Activity 1 -
In the film review, to which studios in Lahore does Makhna go?
Activity 2 -
List every actor named in the film review.
Activity 3 -
Retype the film review from "Rahi has some" up to and including "to the production!".

Supplied text -
___

Ziddi Gujjar kicks off with a man in a pink silk shalwar (who said men dressed drably in Pakistan?) calling out for help as two of his buffaloes have decided to have a violent clash which is threatening to spill into bloodshed rather than the milk that he farms for as a living.  Soon enough Makhana (Butterfingers?) played by Sultan Rahi appears in a signature Polka Dot shalwar with stunningly contrasting singlet muffler thingy; a quite breathtaking attire and all in the finest shiny silk. 

Makhna proceeds to thrash the buffalos into submission and separates them but then a saucy Billo (Neeli) sashays forward carrying her “matka” of milk which Makhna has some concerns about.  The double entendres fly about “checking out her milk” and all of a sudden, a toad leaps out from the container causing her significant embarrassment but she takes it well in her stride and has a jibe to answer all his innuendos with and let’s fly with a stinger before sashaying away in style.  He does let her have a lashing with his whip though which is just typical for the ghastly machismo that pervades the culture at large.  Beating, whipping, thrashing women is all in a day’s work and just the norm in these parts and those who flinch or show any sort of shock are experiencing the depiction of Punjabi culture as it is and has been and continues to be alas.

Rahi has some fixing of his own to do and heads to Evernew Studios in Lahore as one of his uncles is complaining that the hero of his movie is refusing to give him dates and the film is thus stuck and he fears that his classic will be incomplete and not the money spinning hit that he hoped for.  So Makhna heads for the studios and promptly bashes some heads together and that problem is quickly solved, but not before we are treated to some special appearance inserts of Javed Sheikh walking along a corridor for about three seconds and Anjuman for about a fraction of a second to lend star power to the production!

___

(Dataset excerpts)
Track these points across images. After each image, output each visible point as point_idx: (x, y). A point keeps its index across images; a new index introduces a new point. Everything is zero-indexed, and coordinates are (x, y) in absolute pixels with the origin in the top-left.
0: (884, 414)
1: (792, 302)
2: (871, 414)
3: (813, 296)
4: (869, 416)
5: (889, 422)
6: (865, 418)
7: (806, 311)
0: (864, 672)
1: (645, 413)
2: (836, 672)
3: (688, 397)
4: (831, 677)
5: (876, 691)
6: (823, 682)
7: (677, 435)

___

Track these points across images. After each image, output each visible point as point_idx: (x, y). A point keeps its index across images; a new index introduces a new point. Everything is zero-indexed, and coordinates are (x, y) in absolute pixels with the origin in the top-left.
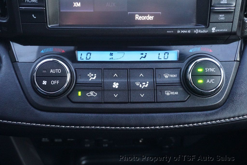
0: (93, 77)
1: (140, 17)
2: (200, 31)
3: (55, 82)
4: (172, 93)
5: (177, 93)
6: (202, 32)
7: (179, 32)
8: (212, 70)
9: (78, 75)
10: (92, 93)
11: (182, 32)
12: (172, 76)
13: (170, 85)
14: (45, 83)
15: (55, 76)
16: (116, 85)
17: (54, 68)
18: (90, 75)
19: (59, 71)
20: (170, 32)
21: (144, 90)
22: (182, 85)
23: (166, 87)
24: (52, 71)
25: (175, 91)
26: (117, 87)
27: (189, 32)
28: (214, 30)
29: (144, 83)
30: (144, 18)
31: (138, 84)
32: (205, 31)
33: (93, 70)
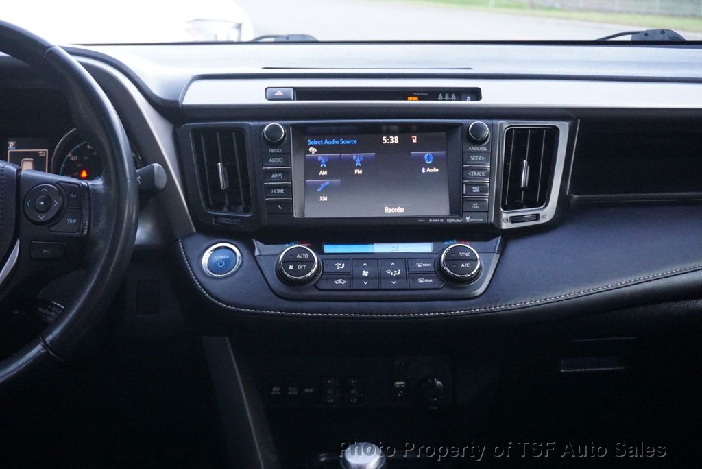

___

Problem solution 1 -
Evernew Studios

Problem solution 2 -
Sultan Rahi, Neeli, Javed Sheikh, Anjuman

Problem solution 3 -
Rahi has some fixing of his own to do and heads to Evernew Studios in Lahore as one of his uncles is complaining that the hero of his movie is refusing to give him dates and the film is thus stuck and he fears that his classic will be incomplete and not the money spinning hit that he hoped for.  So Makhna heads for the studios and promptly bashes some heads together and that problem is quickly solved, but not before we are treated to some special appearance inserts of Javed Sheikh walking along a corridor for about three seconds and Anjuman for about a fraction of a second to lend star power to the production!